Building the Pattern

 

This video is from the Red Bull Rampage Downhill Mountain Bike competition held periodically in Virgin, Utah.

It’s an amazing sight. These guys are taking what many of us assume to be a relatively simple process-riding a bicycle-and bringing it to a level of skill and fearless precision that is almost inhuman. Their rides are over in a matter of seconds and once they push of the edge of the cliff, there is no time for real, conscious thinking. They know the route they plan on taking, they visualize it beforehand and their years of experience take it from there.

Millions of tiny calculations are being made subconsciously through sheer reaction; through well trained, heavily reinforced patterns in order to balance their bikes just right, drop off ledges with the right amount of speed, and touch the brake for just a second but not too late.

They have been refining this exceptional level of skill for years in order to build sufficient prediction patterns in their neocortices to know what each moment of that ride will feel like and how to control the bike from there.

Obviously, this is not something that you’re going to be doing anytime soon. But you still know how to ride a bicycle right?

This next video is of a man attempting to ride a bicycle five meters down the street. The catch is that the bike has been modified so that when the handebars turn left, the front wheel turns right. A foreign concept, for sure, but you’d think that with a little effort one could still figure it out.

That’s what this guy thought too.

The thing is that the patterns you’ve already established in your nervous system are exponentially faster to react than your conscious mind is. Even though he’s thinking, “If I want to turn left, just turn the handles right,” by the time he’s halfway through that cognition his hands have already cranked the wheel the wrong way. This is how your brain directs physical activity with everything. And the more heavily ingrained the pattern you’re attempting to overcome, the more difficult it will be to do so, particularly if you’re under any kind of stress.

The first time someone walks into our gym, we expect them to have some sort of movement inefficiency. It could be that their glutes or scapular retractors are neurologically shut down, their hip flexors or pecs are too tight, their ankles, hips and thoracic spine are immobile or their knees and lumbar spine are unstable. In most cases, it’s all of the above to some degree.

This isn’t because our gym specializes in rehab cases. We train everyone from weekend warriors to world champion fighters. It’s because almost everyone who hasn’t spent time with a good trainer focused on movement quality will have some restrictions.

When a person with these inefficiencies does even a bodyweight squat, there are going to be a few technical flaws to the movement. Muscles will be firing inappropriately and joints will be made vulnerable. Every single rep this person does will be strengthening this flawed pattern.

Now, if you take this person and increase the stressor by having them move faster, do more reps and sets or use more weight, you’re increasing the rate at which this pattern is reinforced.

What happens in many cases, in many gyms across the country, is that the coach or the athlete himself fails to see these movement pattern flaws or decides them to be “good enough” and this pattern is continually strengthened and reinforced.
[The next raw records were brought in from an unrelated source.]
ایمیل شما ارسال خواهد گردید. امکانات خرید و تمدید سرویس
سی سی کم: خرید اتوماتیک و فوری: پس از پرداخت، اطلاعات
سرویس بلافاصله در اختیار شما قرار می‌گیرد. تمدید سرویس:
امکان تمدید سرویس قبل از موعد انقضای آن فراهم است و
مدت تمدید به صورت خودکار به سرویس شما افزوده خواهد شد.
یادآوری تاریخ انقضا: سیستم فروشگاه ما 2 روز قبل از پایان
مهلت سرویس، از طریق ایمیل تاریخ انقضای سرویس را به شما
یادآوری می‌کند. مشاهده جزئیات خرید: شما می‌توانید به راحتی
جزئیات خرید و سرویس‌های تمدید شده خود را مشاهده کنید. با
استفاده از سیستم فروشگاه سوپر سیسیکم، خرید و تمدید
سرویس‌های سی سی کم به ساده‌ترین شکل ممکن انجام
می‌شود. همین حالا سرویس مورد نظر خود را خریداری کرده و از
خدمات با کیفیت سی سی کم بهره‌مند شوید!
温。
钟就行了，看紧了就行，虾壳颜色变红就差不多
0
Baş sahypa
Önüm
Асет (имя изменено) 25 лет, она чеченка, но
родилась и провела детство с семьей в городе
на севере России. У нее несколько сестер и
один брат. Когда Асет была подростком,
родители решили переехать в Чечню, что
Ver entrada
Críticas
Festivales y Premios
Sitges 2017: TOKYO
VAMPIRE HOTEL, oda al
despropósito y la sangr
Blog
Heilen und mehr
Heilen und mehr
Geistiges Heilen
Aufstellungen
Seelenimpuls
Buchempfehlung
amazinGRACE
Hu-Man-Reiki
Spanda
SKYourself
At first, this probably won’t be a problem. Sure, aches and pains don’t seem to be going away, but the athlete is still getting stronger and faster despite the faulty pattern.

The time will come though, when the athlete’s progress is either limited by this weak pattern or an injury finally sidelines him “out of nowhere.”

At this point, it’s time to re-train the pattern. The athlete is going to have to learn all over again how to squat (or any other movement he trains) because now if he doesn’t, he is either going to continue falling short in his sport, or he’s going to continue being injured.

Think back to the second bicycle videos. We all like to think that athletically we’re moving in the direction of the first video. Strong, precise and skilled. But what about this athlete who has built strength and speed on top of a flawed movement? Those neurological patterns are now equivalent to instincts of the man trying to ride the backwards bicycle in the first video. They’re going to be incredibly difficult to overcome despite good intentions and a knowledge of correct technique.

Now he’s trying to squat with his heels rooted into the floor and do kettlebell swings with his glutes instead of his lower back, but with every rep, that old, strong pattern is going to kick in just as quickly as the handlebars on that bike turning the wrong direction. He’s going to have a long, challenging road ahead of him. And even once he’s learned to move pretty well with a low load, if he becomes fatigued or lifts a maximal effort weight, there is a good chance that he would regress to his old patterns, under-perform and injure himself.

Every rep you do in the gym that is not reinforcing a quality pattern is reinforcing a faulty one. It’s reinforcing a weakness, and that weakness now has a higher likelihood of being habituated and recalled in the future.

Train for flawless simplicity. Train for high quality movement first. Then, and only then, should you start strengthening and reinforcing that movement pattern. If you don’t, someday you’ll probably find yourself trying to perform like the guys in the first video but looking like the guy in the second one.